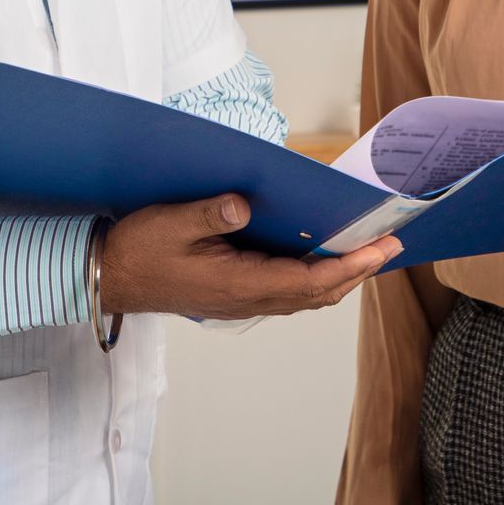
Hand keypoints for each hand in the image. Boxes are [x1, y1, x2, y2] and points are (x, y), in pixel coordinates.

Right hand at [97, 194, 400, 319]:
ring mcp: (243, 301)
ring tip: (370, 252)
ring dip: (341, 276)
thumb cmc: (139, 249)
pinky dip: (317, 277)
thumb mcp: (169, 222)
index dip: (347, 266)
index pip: (307, 281)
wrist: (111, 277)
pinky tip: (326, 257)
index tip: (379, 249)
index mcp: (235, 284)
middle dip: (358, 270)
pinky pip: (289, 292)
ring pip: (306, 296)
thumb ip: (208, 213)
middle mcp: (246, 299)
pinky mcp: (237, 295)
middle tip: (392, 245)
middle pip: (317, 293)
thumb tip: (244, 203)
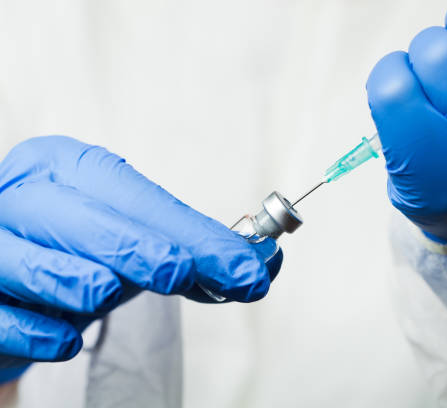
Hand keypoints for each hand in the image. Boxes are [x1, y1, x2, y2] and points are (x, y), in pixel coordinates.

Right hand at [0, 136, 280, 377]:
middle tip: (181, 272)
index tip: (244, 267)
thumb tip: (262, 264)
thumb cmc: (81, 252)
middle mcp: (20, 195)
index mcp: (66, 168)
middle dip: (136, 245)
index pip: (132, 194)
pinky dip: (33, 329)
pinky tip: (66, 341)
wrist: (17, 284)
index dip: (190, 231)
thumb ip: (193, 249)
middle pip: (74, 214)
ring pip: (22, 256)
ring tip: (104, 292)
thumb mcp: (138, 240)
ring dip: (74, 278)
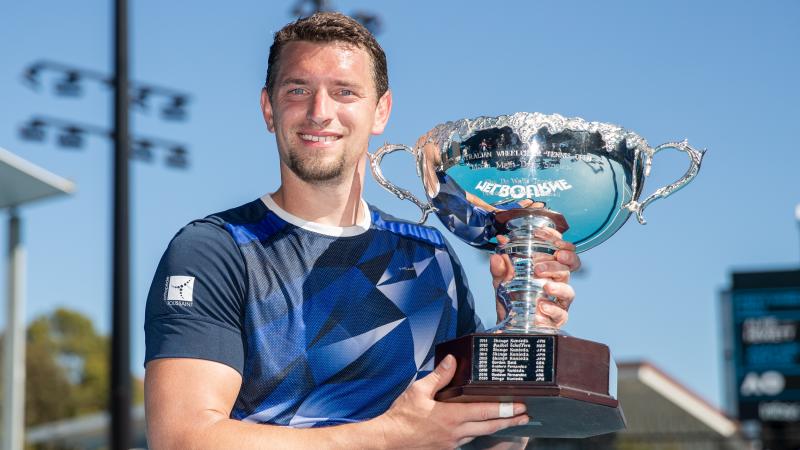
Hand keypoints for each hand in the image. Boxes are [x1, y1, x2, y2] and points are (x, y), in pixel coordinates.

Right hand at [377, 355, 528, 448]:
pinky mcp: (446, 447)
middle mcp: (456, 432)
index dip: (505, 409)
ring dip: (495, 427)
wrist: (389, 441)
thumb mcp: (418, 391)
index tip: (520, 406)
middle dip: (509, 421)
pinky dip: (477, 432)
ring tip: (508, 420)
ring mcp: (452, 442)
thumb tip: (453, 361)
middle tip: (525, 416)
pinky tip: (479, 428)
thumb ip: (439, 376)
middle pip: (489, 426)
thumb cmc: (402, 417)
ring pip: (479, 434)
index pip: (485, 412)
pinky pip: (467, 439)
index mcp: (451, 416)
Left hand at [490, 226, 579, 328]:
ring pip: (568, 290)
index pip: (560, 250)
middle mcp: (556, 282)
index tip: (547, 236)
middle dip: (561, 261)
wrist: (506, 326)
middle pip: (568, 267)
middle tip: (540, 266)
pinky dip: (553, 309)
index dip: (558, 241)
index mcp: (547, 268)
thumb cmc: (510, 299)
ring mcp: (558, 301)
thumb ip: (499, 268)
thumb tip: (497, 254)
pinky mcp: (556, 318)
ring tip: (546, 286)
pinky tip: (543, 306)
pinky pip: (561, 313)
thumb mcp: (501, 281)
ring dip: (559, 286)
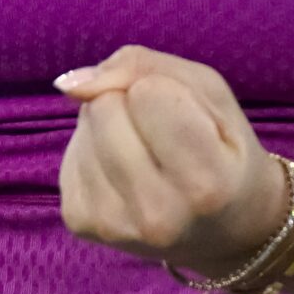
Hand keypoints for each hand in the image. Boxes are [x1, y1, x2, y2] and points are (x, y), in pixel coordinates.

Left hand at [54, 44, 290, 276]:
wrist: (226, 227)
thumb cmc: (223, 149)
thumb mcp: (208, 92)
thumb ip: (142, 66)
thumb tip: (69, 84)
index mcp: (206, 182)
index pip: (148, 92)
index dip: (165, 89)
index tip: (189, 118)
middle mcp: (158, 215)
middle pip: (104, 106)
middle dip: (128, 102)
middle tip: (161, 134)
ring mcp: (115, 225)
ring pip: (83, 126)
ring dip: (108, 126)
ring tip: (145, 154)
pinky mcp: (82, 223)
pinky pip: (66, 154)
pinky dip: (92, 150)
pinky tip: (122, 172)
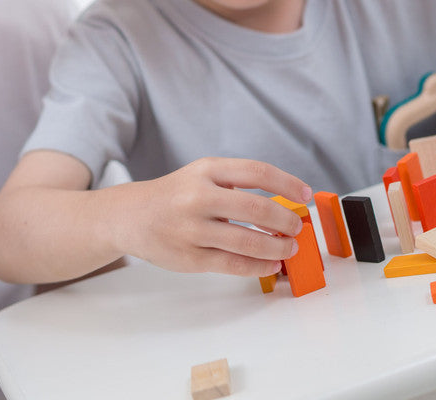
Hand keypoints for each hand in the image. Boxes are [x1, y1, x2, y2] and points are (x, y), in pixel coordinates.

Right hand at [114, 158, 311, 276]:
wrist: (130, 216)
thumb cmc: (175, 196)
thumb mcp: (202, 176)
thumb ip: (237, 187)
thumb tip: (284, 206)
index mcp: (206, 170)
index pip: (257, 172)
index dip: (287, 183)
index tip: (305, 195)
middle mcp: (198, 196)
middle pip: (257, 208)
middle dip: (286, 220)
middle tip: (297, 228)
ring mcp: (192, 229)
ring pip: (249, 241)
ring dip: (277, 247)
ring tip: (288, 248)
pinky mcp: (190, 258)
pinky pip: (234, 264)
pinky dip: (259, 266)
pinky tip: (270, 264)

--------------------

=== Your task ===
Give back exactly the lines above that run from the one with "middle tip: (392, 245)" to the one with "middle dip: (136, 245)", including both, with the pictures left out.

=== Answer to the exercise ===
middle tip: (392, 245)
middle pip: (317, 293)
thumb tip: (244, 203)
Hand keypoints for each hand in the image. Boxes are [x1, y1, x2, y2] and points are (x, y), in pixel coordinates.

Right hand at [0, 136, 280, 377]:
middle tip: (181, 272)
index tip: (244, 267)
thumb tip: (262, 264)
thumb cmc: (81, 252)
middle mcp: (20, 195)
index mcp: (66, 168)
middle dip: (136, 245)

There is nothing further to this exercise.